Marriage Part 2: Marriage is described not defined

When I hear some people speak of marriage, it is as if some committee sat down many years ago and decided to set up an institution that discriminated against certain people or as a legal entity for the benefit of men. This is not the case, of course, it has evolved or developed over time. (Or as I believe, was created by God.)

Some other people like to see marriage as a “cultural construct.” This implies that people (within their culture) have created marriage. If marriage is indeed a “cultural construct” then it would follow that we can indeed reconstruct it in some way that is acceptable to the dominant culture. The problem of course for such marriage “constructivists” is that marriage (at least until recent reconstructions) has miraculously constructed itself the such similar ways* across every single culture**.

Marriage exists as a result of a biological and psychological reality. We can use words to describe it, we can construct rules and traditions around it, but to think that we change its basic nature is to show that we don’t actually have a grasp of the reality of what marriage is.
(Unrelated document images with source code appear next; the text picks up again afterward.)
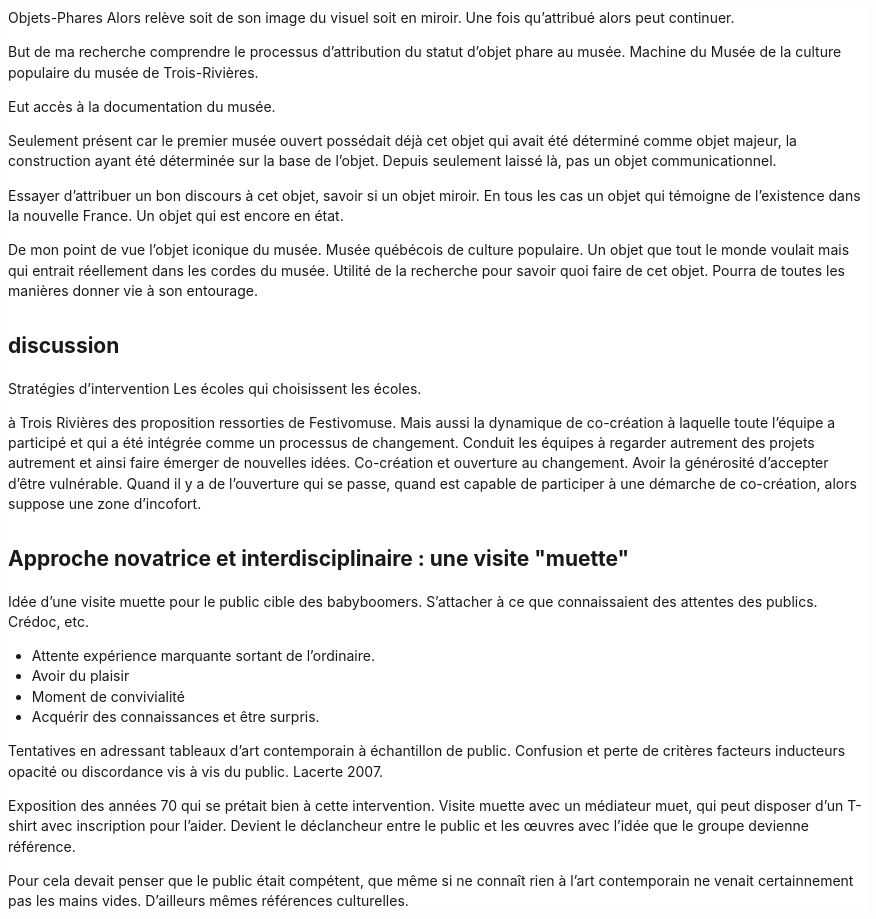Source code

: Objets-Phares
Alors relève soit de son image du visuel soit en miroir.
Une fois qu’attribué alors peut continuer.

But de ma recherche comprendre le processus d’attribution du statut d’objet phare au musée.
Machine du Musée de la culture populaire du musée de Trois-Rivières.

Eut accès à la documentation du musée.

Seulement présent car le premier musée ouvert possédait déjà cet objet qui avait été déterminé comme objet majeur, la construction ayant été déterminée sur la base de l’objet.
Depuis seulement laissé là, pas un objet communicationnel.

Essayer d’attribuer un bon discours à cet objet, savoir si un objet miroir. En tous les cas un objet qui témoigne de l’existence dans la nouvelle France. Un objet qui est encore en état.

De mon point de vue l’objet iconique du musée. Musée québécois de culture populaire. Un objet que tout le monde voulait mais qui entrait réellement dans les cordes du musée.
Utilité de la recherche pour savoir quoi faire de cet objet.
Pourra de toutes les manières donner vie à son entourage.


## discussion

Stratégies d’intervention
Les écoles qui choisissent les écoles.

à Trois Rivières des proposition ressorties de Festivomuse. Mais aussi la dynamique de co-création à laquelle toute l’équipe a participé et qui a été intégrée comme un processus de changement. Conduit les équipes à regarder autrement des projets autrement et ainsi faire émerger de nouvelles idées. Co-création et ouverture au changement. Avoir la générosité d’accepter d’être vulnérable.
Quand il y a de l’ouverture qui se passe, quand est capable de participer à une démarche de co-création, alors suppose une zone d’incofort.


## Approche novatrice et interdisciplinaire : une visite "muette"

Idée d’une visite muette pour le public cible des babyboomers. S’attacher à ce que connaissaient des attentes des publics. Crédoc, etc.

- Attente expérience marquante sortant de l’ordinaire.
- Avoir du plaisir
- Moment de convivialité
- Acquérir des connaissances et être surpris.

Tentatives en adressant tableaux d’art contemporain à échantillon de public.
Confusion et perte de critères facteurs inducteurs opacité ou discordance vis à vis du public. Lacerte 2007.

Exposition des années 70 qui se prétait bien à cette intervention. Visite muette avec un médiateur muet, qui peut disposer d’un T-shirt avec inscription pour l’aider. Devient le déclancheur entre le public et les œuvres avec l’idée que le groupe devienne référence.

Pour cela devait penser que le public était compétent, que même si ne connaît rien à l’art contemporain ne venait certainnement pas les mains vides. D’ailleurs mêmes références culturelles.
* Many cultures of course accept polygamy as a form of marriage. It should be noted a man with two wives (as an example) typically is involved in two separate but concurrent marriages. This in no way detracts from my argument that marriage exists as a result of a biological and psychological reality.
** I note that in discussion threads on various forums that some people note that some cultures in older times other forms of relationships have been established and even recognised in a way that is similar to marriage. We need to be careful when including these in current debates around marriage as some of them are miniscule exceptions to the overwhelming norm, while others are simply not acceptable forms of relationship by any current standard.
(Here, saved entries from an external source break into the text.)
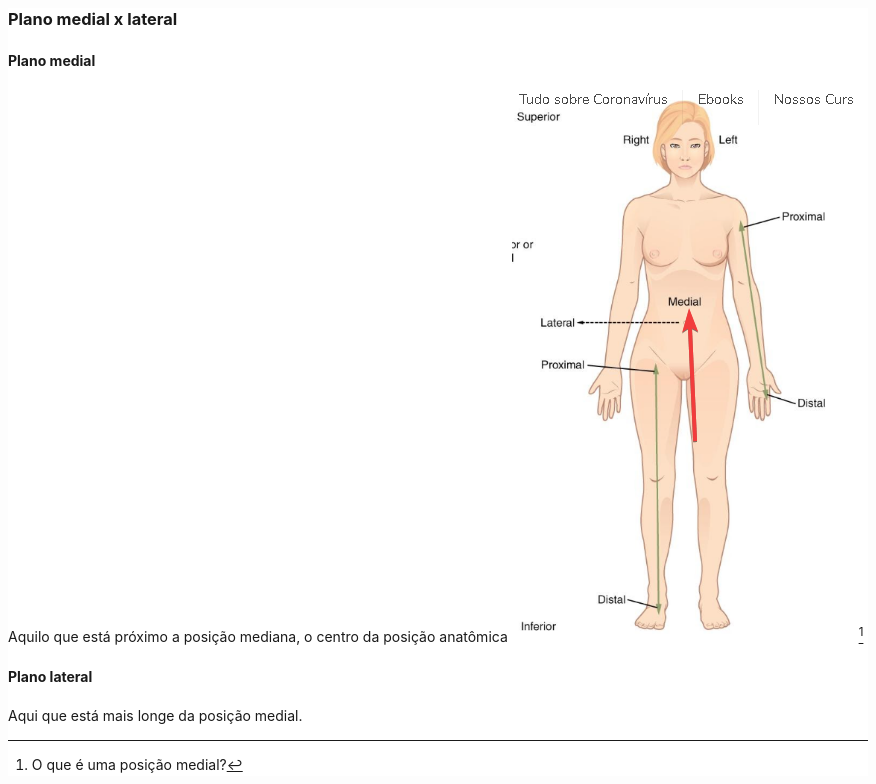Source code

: [^786552]: O que é o plano anterior?


### Plano medial x lateral
#### Plano medial
Aquilo que está próximo a posição mediana, o centro da posição anatômica
![Pasted image 20210329114404.png](Pasted%20image%2020210329114404.png) [^284970]

[^284970]: O que é uma posição medial?

#### Plano lateral
Aqui que está mais longe da posição medial.

[^807031]: O que é o plano posterior?
[^419945]: O que é uma posição lateral?
[^94518]: O que é uma posição superior?
[^195859]: O que é uma posição podálica?
[^329257]: O que é uma posição cranial?
[^124197]: O que é uma posição caudal?
[^313816]: Em que metades divide o corpo o plano sagital mediano?
[^602248]: O que é um plano parasagital?
[^597307]: Em que parte divide o corpo o plano coronal ou frontal?
[^952554]: Em que partes divide o corpo o plano transversal ou horizontal
[^304799]: Qual o eixo sagital?
[^228880]: Qual o eixo transversal/horizontal 
[^14748]: Qual o eixo vertical (longitudinal)?
[^564861]: Qual a diferença entre flexão e extensão?
[^301705]: O que é a dorsiflexão?
[^509201]: O que é a flexão plantar?
[^376444]: Qual a difereça entre abdução e adução?
[^957725]: Qual a diferença entre rotação medial e lateral?
[^551339]: O que é o movimento de circundução?
[^886341]: Qual a diferença entre os movimentos de oposição e reposição do polegar?
[^857635]: Qual a diferença entre os movimentos de retrusão e protusão da mandíbula?
[^377891]: Qual a diferenção entre os movimentos de eversão e inversão dos pés?
[^455285]: Qual a diferença entre os movimentos de supinação e pronação das mãos?
[^799781]: Qual a diferença entre linha mediana e se localizar de forma medial?
[^470997]: O que é um estrutura no intermédio?
[^996453]: Qual a diferença entre proximal e distal?
[^455767]: Qual nome se dá ao ponto que está entre o proximal e distal?
[^154673]: Quais são as duas divisões do esqueleto?
[^945493]: O que é um osso longo?
[^294412]: O que são as epífises do osso?
[^17702]: O que é a metáfise?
Marriage Part 1: Yes I am informed by God on marriage

It would be a bit misleading if I didn’t come straight out and state that I am informed by God on marriage. Apologies straight up … I am no great theologian … what is below is just my simple understanding.

Marriage is the first human to human relationship described in the bible. Now I do not personally believe in a literal Adam and Eve, but I do read truth from Genesis in that God created us to be in a relationship with him and each other and that a man will leave his mother and father and become joined to his wife and the two will become “one flesh.”  This implies a sexual relationship and it implies reproduction. It also implies that the man completes the woman just as the woman completes the man. The relationship is complimentary not symmetrical. It is not implied that sex in marriage must only be for the purposes on procreation.

This theme continues throughout the bible and I think that being a Christian, there are some extras that I need to include in my marriage which those of you who are not Christian need not worry too much about. Needless to say the extras are probably not politically correct in this day and age, being that imply different roles for men and women.

Of course all this will lead to some to ask “why should my opinion be forced on others?” especially considering my opinion is based so heavily in religion. I will make two contentions:

  1. My contentions on marriage in particular could be arrived at through “secular thinking”. My religion describes marriage it does not define it. I would argue that God defines marriage, an atheist could argue a similar concept of marriage and say that it has evolved the way it has.
  2. The other question I will ask is, if a religious persons opinion should be discarded, under what rational basis does one do so? What logical argument has ever been posited that proves that an irreligiously informed opinion by default supersedes a religiously formed opinion?